Consigne A>
Extrayez du texte sur les incendies de forêt, sans aucune modification, le passage allant de « Pourquoi le sud » à « incendies de forêt. ».
Consigne B>
Pour chacune des affirmations suivantes, indiquez par oui ou par non si elle concorde avec le texte sur les incendies de forêt, puis citez fidèlement les mots du texte qui le justifient. (i) La base Prométhée a été créée en 1973. (ii) Les incendies de fin d'hiver ont souvent une portée importante. (iii) Le nombre de feux forestiers augmente depuis les années 1990.

Texte fourni>
Une lutte de tous les instants pour sauver des territoires et leurs habitants, alors que ces incendies peuvent atteindre une vitesse de propagation de 5 km/h, soit 83 mètres par minute.
Pourquoi le sud de la France est-il autant touché ?
Avec près de 24 000 hectares de surface incendiés par an en moyenne entre 1973 et 2008, la région méditerranéenne française fait partie des cinq régions européennes les plus touchées par les incendies de forêt.
Plusieurs facteurs l’expliquent. D’abord, le climat. Avec des températures importantes, souvent ponctuées par un vent chaud et imprévisible, tout concorde à favoriser les départs de feu. La végétation est également un facteur aggravant. En été, dans le sud de la France, des plantes comme les herbacées terminent leur cycle de vie, et les pins perdent leurs aiguilles pour diminuer leur masse foliaire. Autant de matière sèche très combustible.
En outre, l’organisation spatiale du territoire est caractérisée par une grande proximité entre les espaces habités et les espaces naturels (forêts, maquis, garrigues, etc.). Un aménagement du territoire qui s’explique notamment par une importante déprise agricole, qui engendre un embroussaillement important. S’ajoute à cela une gestion encore trop faible des espaces naturels et forestiers, mais aussi l’expansion des zones urbaines et la présence toujours plus importante de résidences au sein même des forêts.
Les feux de forêt n’existent-ils qu’en été ?
Le phénomène est nettement moins connu, mais les hivers, parfois assez peu arrosés en montagne, sont aussi favorables au départ d’incendies, notamment à la fin de la saison, quand l’herbe a gelé, ce qui l’a déshydratée.
« Dans les régions où la montagne touche la mer, comme les Alpes-Maritimes, par exemple, il est fréquent que la fin d’hiver connaisse davantage d’éclosions d’incendie que l’été », note ainsi un rapport sur l’évolution du risque d’incendies de forêt en région méditerranéenne. En revanche, ces incendies ont souvent une portée très limitée.
Les incendies sont-ils plus nombreux aujourd’hui ?
La tendance globale est à la baisse. Créée en 1973, la base Prométhée recense les données statistiques sur les incendies de forêts dans les quinze départements de la région méditerranéenne. D’après ces chiffres, le nombre de feux forestiers n’a cessé de diminuer depuis les années 1990, à l’exception toutefois de l’année 2003, dernière canicule majeure dans le pays.

Données fournies>
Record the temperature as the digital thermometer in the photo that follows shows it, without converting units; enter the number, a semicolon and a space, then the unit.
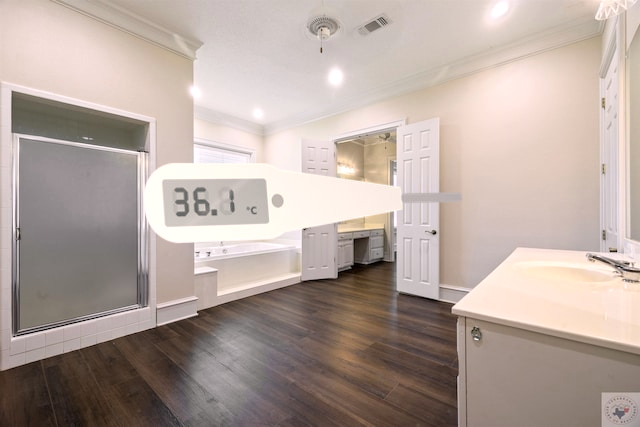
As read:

==

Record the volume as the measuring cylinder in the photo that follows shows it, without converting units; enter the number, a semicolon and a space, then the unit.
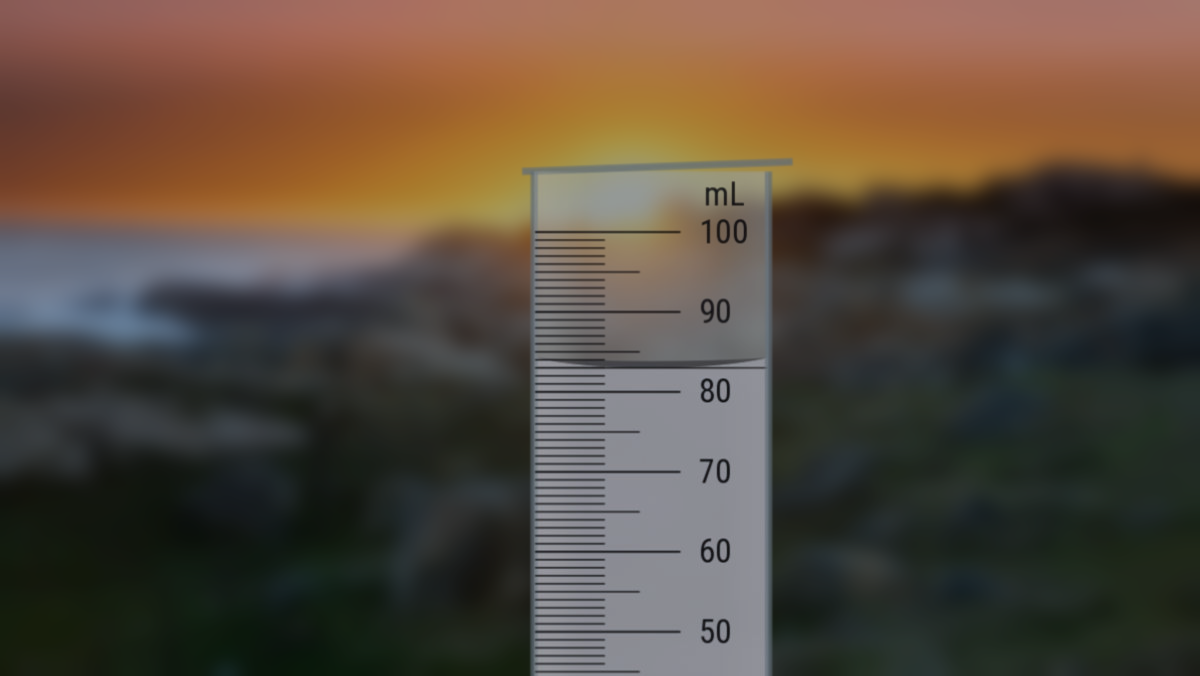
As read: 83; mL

Résultat obtenu A>
Pourquoi le sud de la France est-il autant touché ?
Avec près de 24 000 hectares de surface incendiés par an en moyenne entre 1973 et 2008, la région méditerranéenne française fait partie des cinq régions européennes les plus touchées par les incendies de forêt.

Résultat obtenu B>
(i) Oui : « Créée en 1973, la base Prométhée recense les données statistiques sur les incendies de forêts ».
(ii) Non : « En revanche, ces incendies ont souvent une portée très limitée. »
(iii) Non : « le nombre de feux forestiers n’a cessé de diminuer depuis les années 1990 ».